I primarily intended to ask this question : "Is ArangoDB a true graph database ?"

But, this question would sound quite offending.

You, peoples at triAGENS, did a really great job in creating a "multi-paradigm" database. As a user of PostgreSQL, PostGIS, MongoDB and Neo4J/Titan, I really appreciate to see an "all-in-one" solution :)

But the question remains, basically creating a graph in ArangoDB requires to create two separate collections : one for edges and one for vertices, thus, as far as I understand, it already means that vertices and related edges are not "physically" neighbors.

Moreover, even after creating appropriate index, I'm facing some serious performance issues when doing this kind of stuff in Gremlin

g.v('an_id').out('likes').in('likes').count()

Which returns a result after ~ 3 seconds (perceived time)

I assumed I poorly understood how Gremlin and Blueprint/ArangoDB worked so I tried to rewrite the same query using AQL :

LET lst = (FOR e1 in NEIGHBORS(vertices, edges, "an_id", "outbound", [ { "$label": "likes" } ] )
    FOR e2 in NEIGHBORS(vertices, edges, e1.edge._to, "inbound", [ { "$label": "likes" } ] )
        RETURN 1
    )
RETURN length(lst)

Which gives me a delay of same order of magnitude.

If I tried to run the same query on a Titan or Neo4j database (with the very same data), queries returns almost immediately (perceived time : <200ms)

So it seems to me that ArangoDB graph features are a "smart graph layer" above a "traditionnal document database" but that ArangoDB is not a "native" graph database.

To confirm this feeling, I transform data to load it in PostgreSQL and run a query (with a multiple table JOIN as you can assume) and got similar (to ArangoDB) execution delays

Did I do something wrong (in AQL query) ?

Is there a way to optimize the database to get better traversal times ?

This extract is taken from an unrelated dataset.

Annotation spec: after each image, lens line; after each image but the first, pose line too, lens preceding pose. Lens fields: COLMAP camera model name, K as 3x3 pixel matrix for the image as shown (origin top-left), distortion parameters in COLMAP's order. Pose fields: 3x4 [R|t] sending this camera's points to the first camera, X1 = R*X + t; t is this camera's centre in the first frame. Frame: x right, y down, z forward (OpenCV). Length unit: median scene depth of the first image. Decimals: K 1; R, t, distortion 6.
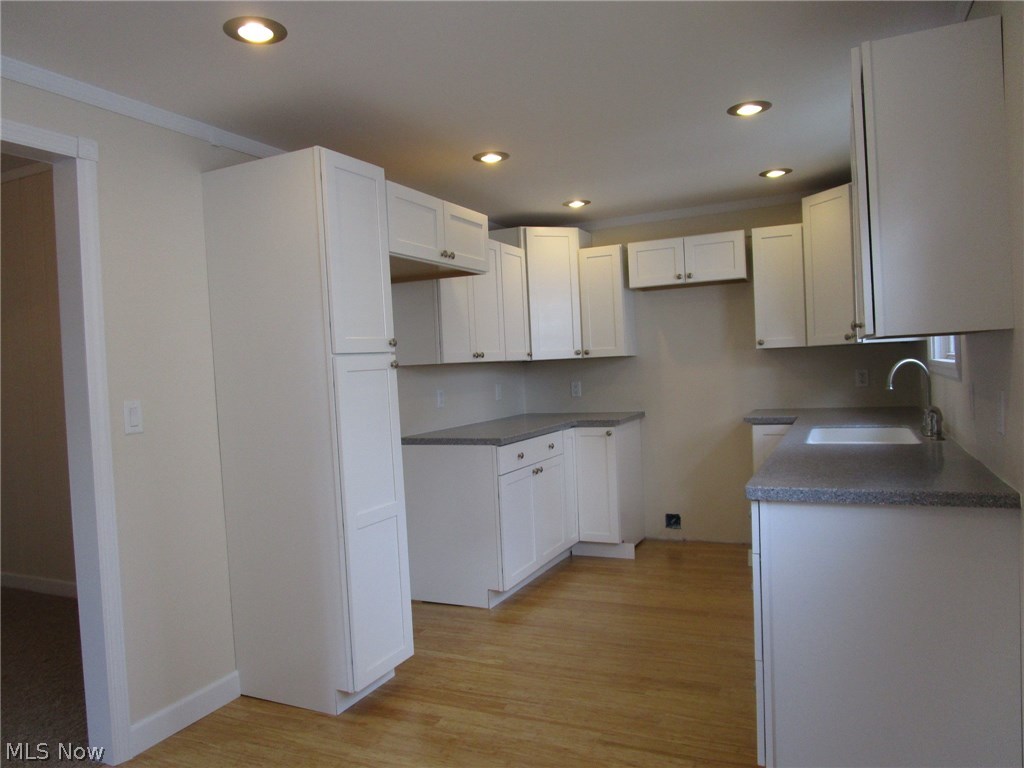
lens RADIAL K [[736.1, 0, 512.6], [0, 736.1, 383.9], [0, 0, 1]] dist [-0.017241, -0.000059]
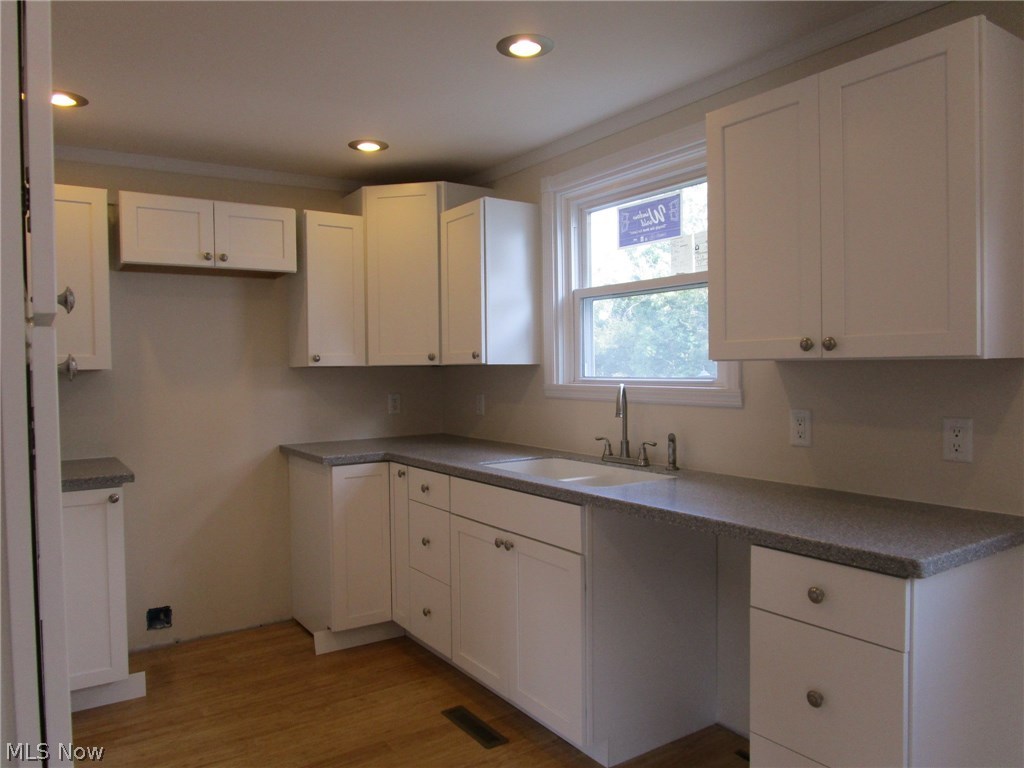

In PostgreSQL, conceptually, I would mix edge and node and use a CLUSTER clause to physically order data, does something similar can be done in ArangoDB ? (I assume that it would be hard, as it would involve to "interlace" edges and nodes, just an intuition)

1

1 Answers

6
votes

i am a Core Developer of ArangoDB. Could you give me a bit more information ob the dimensions of data you are using?

  • Amount of vertices
  • Amount of edges

Then we can create our own setup with equal dimensions and optimize it.